Work required: Reproduce every one of the following lines verbatim.

Sources of plain-text documents
__________
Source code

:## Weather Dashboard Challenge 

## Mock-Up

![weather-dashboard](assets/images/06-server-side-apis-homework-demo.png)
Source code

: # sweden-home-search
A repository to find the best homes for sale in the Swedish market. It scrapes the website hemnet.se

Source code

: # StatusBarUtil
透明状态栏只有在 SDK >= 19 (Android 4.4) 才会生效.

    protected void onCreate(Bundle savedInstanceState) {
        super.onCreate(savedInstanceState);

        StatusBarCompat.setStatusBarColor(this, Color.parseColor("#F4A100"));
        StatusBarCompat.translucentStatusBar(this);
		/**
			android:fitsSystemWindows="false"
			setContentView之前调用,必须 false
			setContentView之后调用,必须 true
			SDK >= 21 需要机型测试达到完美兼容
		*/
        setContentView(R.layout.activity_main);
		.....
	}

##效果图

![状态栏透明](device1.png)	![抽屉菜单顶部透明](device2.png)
__________
Response:
Source code

:## Weather Dashboard Challenge 

## Mock-Up

![weather-dashboard](assets/images/06-server-side-apis-homework-demo.png)
Source code

: # sweden-home-search
A repository to find the best homes for sale in the Swedish market. It scrapes the website hemnet.se

Source code

: # StatusBarUtil
透明状态栏只有在 SDK >= 19 (Android 4.4) 才会生效.

    protected void onCreate(Bundle savedInstanceState) {
        super.onCreate(savedInstanceState);

        StatusBarCompat.setStatusBarColor(this, Color.parseColor("#F4A100"));
        StatusBarCompat.translucentStatusBar(this);
		/**
			android:fitsSystemWindows="false"
			setContentView之前调用,必须 false
			setContentView之后调用,必须 true
			SDK >= 21 需要机型测试达到完美兼容
		*/
        setContentView(R.layout.activity_main);
		.....
	}

##效果图

![状态栏透明](device1.png)	![抽屉菜单顶部透明](device2.png)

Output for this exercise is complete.